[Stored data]
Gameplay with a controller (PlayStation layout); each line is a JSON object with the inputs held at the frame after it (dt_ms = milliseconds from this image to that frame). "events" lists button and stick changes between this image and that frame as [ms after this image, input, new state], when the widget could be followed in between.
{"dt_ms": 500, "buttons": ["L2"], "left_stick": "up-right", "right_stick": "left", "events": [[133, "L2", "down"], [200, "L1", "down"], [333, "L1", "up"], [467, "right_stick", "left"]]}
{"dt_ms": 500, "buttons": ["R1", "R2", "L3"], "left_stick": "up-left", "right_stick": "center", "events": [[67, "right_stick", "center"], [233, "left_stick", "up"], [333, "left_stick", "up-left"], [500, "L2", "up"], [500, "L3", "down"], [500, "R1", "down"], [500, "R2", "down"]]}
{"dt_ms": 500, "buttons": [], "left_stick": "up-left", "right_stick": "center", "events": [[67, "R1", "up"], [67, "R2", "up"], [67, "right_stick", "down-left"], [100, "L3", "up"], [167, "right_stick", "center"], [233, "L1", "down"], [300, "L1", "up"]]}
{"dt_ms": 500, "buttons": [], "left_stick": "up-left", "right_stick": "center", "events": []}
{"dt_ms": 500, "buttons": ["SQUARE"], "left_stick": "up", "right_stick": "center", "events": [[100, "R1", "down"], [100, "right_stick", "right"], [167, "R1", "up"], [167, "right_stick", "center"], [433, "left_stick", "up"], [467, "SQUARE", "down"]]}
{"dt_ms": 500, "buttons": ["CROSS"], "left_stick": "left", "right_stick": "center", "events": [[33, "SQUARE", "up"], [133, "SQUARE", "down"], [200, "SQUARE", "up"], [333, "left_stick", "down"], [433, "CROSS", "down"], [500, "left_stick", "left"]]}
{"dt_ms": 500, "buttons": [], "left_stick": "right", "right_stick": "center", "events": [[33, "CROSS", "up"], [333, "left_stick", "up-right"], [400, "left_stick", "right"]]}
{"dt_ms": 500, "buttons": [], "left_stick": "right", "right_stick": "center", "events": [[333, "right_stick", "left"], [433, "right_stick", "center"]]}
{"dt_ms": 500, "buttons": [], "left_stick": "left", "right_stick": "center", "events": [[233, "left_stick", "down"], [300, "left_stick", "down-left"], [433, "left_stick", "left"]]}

**What is expected**
From the data above, give every line again exactly as it appears.

**Answer box**
Gameplay with a controller (PlayStation layout); each line is a JSON object with the inputs held at the frame after it (dt_ms = milliseconds from this image to that frame). "events" lists button and stick changes between this image and that frame as [ms after this image, input, new state], when the widget could be followed in between.
{"dt_ms": 500, "buttons": ["L2"], "left_stick": "up-right", "right_stick": "left", "events": [[133, "L2", "down"], [200, "L1", "down"], [333, "L1", "up"], [467, "right_stick", "left"]]}
{"dt_ms": 500, "buttons": ["R1", "R2", "L3"], "left_stick": "up-left", "right_stick": "center", "events": [[67, "right_stick", "center"], [233, "left_stick", "up"], [333, "left_stick", "up-left"], [500, "L2", "up"], [500, "L3", "down"], [500, "R1", "down"], [500, "R2", "down"]]}
{"dt_ms": 500, "buttons": [], "left_stick": "up-left", "right_stick": "center", "events": [[67, "R1", "up"], [67, "R2", "up"], [67, "right_stick", "down-left"], [100, "L3", "up"], [167, "right_stick", "center"], [233, "L1", "down"], [300, "L1", "up"]]}
{"dt_ms": 500, "buttons": [], "left_stick": "up-left", "right_stick": "center", "events": []}
{"dt_ms": 500, "buttons": ["SQUARE"], "left_stick": "up", "right_stick": "center", "events": [[100, "R1", "down"], [100, "right_stick", "right"], [167, "R1", "up"], [167, "right_stick", "center"], [433, "left_stick", "up"], [467, "SQUARE", "down"]]}
{"dt_ms": 500, "buttons": ["CROSS"], "left_stick": "left", "right_stick": "center", "events": [[33, "SQUARE", "up"], [133, "SQUARE", "down"], [200, "SQUARE", "up"], [333, "left_stick", "down"], [433, "CROSS", "down"], [500, "left_stick", "left"]]}
{"dt_ms": 500, "buttons": [], "left_stick": "right", "right_stick": "center", "events": [[33, "CROSS", "up"], [333, "left_stick", "up-right"], [400, "left_stick", "right"]]}
{"dt_ms": 500, "buttons": [], "left_stick": "right", "right_stick": "center", "events": [[333, "right_stick", "left"], [433, "right_stick", "center"]]}
{"dt_ms": 500, "buttons": [], "left_stick": "left", "right_stick": "center", "events": [[233, "left_stick", "down"], [300, "left_stick", "down-left"], [433, "left_stick", "left"]]}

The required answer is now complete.